Monday, April 6, 2009

The micro-car: Tata Nano could change how the masses get around

It's 2 feet shorter than a Mini Cooper, has a comical appearance and weighs less than the four passengers it seats. But for the 350-million-plus middle class of India, the just-launched Tata Nano, the world's cheapest car at $2,000, is a cause for exhilaration. And for the first 100,000 lucky customers drawn via lottery, it's a dream come true.

A century after Henry Ford put America on wheels with the Model T, the affordable Tata Nano is doing the same to the less privileged of the world. What is now dismissed by many as a "toy car" could soon reveal itself to be the mouse that roared, one of the most transformational consumer products of the century.

Roughly 100,000 Indians lose their lives on the road every year, seven times the rate of the developed world.

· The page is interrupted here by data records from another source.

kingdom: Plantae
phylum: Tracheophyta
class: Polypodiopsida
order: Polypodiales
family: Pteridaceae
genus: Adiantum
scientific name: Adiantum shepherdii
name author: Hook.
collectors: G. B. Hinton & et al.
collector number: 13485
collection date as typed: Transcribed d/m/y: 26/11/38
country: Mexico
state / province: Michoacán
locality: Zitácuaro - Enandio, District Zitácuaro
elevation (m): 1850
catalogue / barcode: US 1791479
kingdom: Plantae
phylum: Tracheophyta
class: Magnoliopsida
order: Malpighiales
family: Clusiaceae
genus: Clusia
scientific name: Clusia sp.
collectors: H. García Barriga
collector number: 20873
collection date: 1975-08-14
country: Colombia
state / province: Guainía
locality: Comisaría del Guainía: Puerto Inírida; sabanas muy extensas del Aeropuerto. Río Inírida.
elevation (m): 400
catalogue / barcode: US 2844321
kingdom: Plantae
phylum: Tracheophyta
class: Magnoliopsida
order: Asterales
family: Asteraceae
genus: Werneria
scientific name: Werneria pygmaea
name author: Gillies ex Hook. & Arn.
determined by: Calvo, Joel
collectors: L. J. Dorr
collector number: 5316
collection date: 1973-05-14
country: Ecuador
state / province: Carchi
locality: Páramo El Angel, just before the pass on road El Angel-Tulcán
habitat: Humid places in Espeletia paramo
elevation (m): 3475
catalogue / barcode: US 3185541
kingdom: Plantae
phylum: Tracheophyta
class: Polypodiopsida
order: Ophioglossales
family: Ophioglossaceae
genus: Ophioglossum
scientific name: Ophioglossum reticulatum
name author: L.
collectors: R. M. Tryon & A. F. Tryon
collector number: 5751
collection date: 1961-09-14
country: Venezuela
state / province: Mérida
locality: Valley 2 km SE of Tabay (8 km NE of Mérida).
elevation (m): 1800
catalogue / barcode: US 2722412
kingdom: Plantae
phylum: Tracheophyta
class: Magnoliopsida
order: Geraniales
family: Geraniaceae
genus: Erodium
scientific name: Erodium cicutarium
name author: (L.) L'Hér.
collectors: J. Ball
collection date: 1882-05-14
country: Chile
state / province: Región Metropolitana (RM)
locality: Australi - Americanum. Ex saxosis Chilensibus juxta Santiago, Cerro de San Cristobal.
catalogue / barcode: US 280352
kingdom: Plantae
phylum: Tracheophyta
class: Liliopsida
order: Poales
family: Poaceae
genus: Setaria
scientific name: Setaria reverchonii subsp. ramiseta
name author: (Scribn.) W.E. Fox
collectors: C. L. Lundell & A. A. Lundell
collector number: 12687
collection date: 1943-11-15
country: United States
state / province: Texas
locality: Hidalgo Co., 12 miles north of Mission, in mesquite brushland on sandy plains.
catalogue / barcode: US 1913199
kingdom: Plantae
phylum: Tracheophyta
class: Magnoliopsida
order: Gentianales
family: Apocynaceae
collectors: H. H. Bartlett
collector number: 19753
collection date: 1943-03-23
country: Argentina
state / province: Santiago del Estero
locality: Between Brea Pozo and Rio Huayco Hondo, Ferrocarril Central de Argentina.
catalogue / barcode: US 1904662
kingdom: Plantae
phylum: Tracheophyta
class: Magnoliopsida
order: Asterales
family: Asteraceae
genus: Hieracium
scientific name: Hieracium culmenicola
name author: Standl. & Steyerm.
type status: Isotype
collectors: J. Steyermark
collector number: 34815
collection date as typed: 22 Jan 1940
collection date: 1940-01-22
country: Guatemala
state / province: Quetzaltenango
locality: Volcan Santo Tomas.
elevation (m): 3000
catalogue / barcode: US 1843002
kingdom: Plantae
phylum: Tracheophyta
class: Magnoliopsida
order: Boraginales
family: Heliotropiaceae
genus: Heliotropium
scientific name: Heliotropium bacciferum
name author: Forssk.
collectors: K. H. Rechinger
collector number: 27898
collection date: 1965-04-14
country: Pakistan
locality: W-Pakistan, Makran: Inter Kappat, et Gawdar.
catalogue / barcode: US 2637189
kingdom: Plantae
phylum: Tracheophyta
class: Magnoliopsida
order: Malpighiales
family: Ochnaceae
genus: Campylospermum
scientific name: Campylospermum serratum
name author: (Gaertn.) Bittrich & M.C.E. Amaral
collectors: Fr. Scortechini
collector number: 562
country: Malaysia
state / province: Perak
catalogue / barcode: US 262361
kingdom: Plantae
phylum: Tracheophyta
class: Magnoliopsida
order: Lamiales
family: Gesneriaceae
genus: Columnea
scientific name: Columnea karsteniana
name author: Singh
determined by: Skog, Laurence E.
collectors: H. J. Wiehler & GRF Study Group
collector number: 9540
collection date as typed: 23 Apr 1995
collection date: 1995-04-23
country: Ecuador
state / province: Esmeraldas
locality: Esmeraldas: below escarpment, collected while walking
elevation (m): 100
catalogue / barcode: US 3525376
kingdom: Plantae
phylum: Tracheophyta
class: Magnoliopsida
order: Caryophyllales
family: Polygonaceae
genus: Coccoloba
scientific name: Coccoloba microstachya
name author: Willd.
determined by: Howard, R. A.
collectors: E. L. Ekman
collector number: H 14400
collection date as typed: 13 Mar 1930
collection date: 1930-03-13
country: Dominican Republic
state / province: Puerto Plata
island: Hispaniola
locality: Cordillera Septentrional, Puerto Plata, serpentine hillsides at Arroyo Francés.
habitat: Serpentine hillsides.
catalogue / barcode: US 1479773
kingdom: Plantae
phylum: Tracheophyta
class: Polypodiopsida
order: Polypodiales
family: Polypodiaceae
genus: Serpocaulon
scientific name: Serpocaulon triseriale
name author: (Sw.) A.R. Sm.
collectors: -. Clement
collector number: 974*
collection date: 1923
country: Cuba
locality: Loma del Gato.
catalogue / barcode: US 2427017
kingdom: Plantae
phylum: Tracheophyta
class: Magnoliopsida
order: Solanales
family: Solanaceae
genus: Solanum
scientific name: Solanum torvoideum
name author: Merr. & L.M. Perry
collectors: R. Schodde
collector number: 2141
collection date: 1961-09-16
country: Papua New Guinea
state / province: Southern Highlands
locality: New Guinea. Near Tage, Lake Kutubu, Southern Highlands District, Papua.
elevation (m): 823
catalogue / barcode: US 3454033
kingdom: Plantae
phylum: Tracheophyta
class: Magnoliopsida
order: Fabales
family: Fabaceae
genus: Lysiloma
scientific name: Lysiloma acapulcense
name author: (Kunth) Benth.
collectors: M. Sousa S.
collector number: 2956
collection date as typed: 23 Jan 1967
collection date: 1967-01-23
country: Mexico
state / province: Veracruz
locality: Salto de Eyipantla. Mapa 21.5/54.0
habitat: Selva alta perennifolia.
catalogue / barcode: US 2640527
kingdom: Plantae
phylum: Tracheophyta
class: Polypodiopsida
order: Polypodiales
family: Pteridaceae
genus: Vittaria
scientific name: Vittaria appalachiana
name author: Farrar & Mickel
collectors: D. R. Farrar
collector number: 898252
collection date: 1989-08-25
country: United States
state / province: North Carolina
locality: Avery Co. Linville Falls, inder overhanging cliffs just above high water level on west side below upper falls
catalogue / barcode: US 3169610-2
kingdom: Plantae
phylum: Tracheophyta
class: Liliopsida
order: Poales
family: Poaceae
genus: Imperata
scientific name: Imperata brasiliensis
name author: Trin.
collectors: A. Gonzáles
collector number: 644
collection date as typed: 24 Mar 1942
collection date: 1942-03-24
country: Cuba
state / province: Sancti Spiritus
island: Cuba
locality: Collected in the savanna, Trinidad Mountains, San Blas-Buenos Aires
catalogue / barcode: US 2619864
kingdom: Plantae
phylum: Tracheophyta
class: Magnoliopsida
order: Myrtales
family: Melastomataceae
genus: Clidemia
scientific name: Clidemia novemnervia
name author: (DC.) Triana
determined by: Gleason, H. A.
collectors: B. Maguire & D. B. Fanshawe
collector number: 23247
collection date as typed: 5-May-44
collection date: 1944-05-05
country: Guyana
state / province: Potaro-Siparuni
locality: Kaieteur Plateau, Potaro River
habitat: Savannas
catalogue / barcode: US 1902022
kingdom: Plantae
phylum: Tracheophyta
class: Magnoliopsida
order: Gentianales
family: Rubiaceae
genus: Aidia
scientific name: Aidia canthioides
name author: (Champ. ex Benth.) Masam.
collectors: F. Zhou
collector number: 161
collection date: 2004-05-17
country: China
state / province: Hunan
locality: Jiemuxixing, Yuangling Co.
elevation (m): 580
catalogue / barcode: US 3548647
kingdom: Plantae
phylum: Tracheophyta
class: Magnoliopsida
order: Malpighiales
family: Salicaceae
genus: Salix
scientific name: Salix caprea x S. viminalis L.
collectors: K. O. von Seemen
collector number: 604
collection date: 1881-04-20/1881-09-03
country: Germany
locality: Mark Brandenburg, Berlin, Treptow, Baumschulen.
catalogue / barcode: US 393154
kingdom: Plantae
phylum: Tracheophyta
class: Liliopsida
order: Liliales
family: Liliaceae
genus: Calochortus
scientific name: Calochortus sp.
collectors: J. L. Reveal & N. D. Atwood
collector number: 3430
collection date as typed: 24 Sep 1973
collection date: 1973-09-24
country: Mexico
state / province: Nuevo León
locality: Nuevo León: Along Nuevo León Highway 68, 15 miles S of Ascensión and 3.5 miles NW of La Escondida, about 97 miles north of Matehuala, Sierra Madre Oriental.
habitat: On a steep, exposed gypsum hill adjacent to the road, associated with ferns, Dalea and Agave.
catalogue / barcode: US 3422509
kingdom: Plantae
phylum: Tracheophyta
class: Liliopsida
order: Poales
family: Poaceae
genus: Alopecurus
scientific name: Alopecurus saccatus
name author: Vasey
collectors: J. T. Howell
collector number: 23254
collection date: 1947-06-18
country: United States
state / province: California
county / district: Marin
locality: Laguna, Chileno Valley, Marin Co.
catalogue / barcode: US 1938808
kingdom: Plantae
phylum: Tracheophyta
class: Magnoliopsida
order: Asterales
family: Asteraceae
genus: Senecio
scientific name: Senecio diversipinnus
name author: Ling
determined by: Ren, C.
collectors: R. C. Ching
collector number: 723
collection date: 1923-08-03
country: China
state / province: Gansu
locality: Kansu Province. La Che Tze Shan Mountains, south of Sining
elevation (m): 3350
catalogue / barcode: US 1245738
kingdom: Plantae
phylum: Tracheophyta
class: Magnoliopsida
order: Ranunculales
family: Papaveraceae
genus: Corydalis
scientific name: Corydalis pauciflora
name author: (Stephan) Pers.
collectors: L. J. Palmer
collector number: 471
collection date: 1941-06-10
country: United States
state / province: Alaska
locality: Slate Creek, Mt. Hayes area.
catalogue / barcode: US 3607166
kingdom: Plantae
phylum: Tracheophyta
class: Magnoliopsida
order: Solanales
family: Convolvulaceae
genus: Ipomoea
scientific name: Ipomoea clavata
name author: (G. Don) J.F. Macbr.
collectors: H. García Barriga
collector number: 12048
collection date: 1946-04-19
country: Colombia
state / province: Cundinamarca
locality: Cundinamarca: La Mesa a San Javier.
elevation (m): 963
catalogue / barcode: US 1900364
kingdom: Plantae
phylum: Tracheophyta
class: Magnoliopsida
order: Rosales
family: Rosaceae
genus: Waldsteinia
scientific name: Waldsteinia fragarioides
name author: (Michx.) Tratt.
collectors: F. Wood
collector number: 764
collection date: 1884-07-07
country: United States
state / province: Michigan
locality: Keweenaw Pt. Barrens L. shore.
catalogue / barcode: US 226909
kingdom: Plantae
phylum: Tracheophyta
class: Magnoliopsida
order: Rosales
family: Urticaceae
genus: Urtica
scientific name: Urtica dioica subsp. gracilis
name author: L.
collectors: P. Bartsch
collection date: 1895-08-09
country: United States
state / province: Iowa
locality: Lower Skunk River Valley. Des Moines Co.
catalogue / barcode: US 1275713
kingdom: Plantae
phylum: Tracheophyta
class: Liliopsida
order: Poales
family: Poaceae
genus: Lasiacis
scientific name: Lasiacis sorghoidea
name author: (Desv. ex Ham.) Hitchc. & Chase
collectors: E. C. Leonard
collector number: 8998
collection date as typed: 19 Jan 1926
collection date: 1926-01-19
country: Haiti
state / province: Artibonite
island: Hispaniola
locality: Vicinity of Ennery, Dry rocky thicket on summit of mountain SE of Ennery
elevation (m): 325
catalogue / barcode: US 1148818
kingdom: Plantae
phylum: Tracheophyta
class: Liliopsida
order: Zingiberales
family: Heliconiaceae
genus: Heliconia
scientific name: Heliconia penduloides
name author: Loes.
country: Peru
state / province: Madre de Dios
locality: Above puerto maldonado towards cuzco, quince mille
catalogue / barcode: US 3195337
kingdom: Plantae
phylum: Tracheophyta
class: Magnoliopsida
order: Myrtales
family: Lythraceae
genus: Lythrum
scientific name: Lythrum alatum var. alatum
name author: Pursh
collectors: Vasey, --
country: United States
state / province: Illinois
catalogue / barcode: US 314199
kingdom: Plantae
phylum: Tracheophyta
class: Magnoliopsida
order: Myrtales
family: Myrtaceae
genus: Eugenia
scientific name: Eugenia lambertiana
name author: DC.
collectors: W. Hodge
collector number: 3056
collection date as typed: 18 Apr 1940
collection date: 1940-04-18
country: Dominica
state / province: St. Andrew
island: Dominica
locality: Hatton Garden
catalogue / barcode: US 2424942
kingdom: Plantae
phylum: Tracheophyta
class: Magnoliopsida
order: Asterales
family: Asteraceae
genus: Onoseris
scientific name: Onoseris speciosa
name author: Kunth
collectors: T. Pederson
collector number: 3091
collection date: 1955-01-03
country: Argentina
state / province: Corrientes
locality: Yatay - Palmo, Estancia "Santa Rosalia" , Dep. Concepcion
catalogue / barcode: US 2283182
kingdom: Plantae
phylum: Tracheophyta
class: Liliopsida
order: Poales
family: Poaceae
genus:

In a country where it is not uncommon to see entire families overflowing a rickshaw or women in saris sitting side-saddle on a bike with small children on their laps, moving one's family from an unsafe bike into a plastic capsule is a sensible $2,000 investment. Safety and affordability were what Ratan Tata, chairman of the Tata Group, envisioned for the Nano. The low sticker price means a 65 percent increase in the number of Indian families who can now afford a car.

But India is not the only hub of poverty, and what works for its middle class could appeal to those in Bangladesh, Pakistan, Sri Lanka, Guatemala, Congo and scores of other countries, including China, where the middle class is projected to hit 700 million by 2020.

Because of this huge potential market, and even though the Nano emits 25 percent less carbon dioxide per mile than a standard automobile, environmentalists are terrified by the micro-car. Nobel Prize winner Rajendra Pachauri, head of the Intergovernmental Panel on Climate Change, said he was "having nightmares" about the Nano and its potential to pollute.

But these concerns could be alleviated should the tens of millions of new micro-cars that will roll onto the planet's roads be able to run on something other than gasoline. There are many approaches here, from compressed air to batteries. All of them would increase the car's price and weight, making it less attractive to the poor. The only exception is the flex-fuel technology, which would allow micro-cars to run on any combination of gasoline and alcohol, as do most cars in Brazil today.

Flex-fuel technology would bump the price of the Nano by less than $100. But it would allow Indians to grow their fuel rather than import it. Nearly half of India's land is arable, and it is already the world's second largest producer of sugar cane—by far the best crop for ethanol production.

Micro-cars with flex-fuel engines fed by domestically grown fuel would reduce poor countries' trade deficits, strengthen their energy security, create agricultural jobs and even reduce carbon dioxide emissions.

Micro-cars can be engines of prosperity in more ways then one. But only if they offer the world's poor more than the false hope of indefinite cheap gasoline.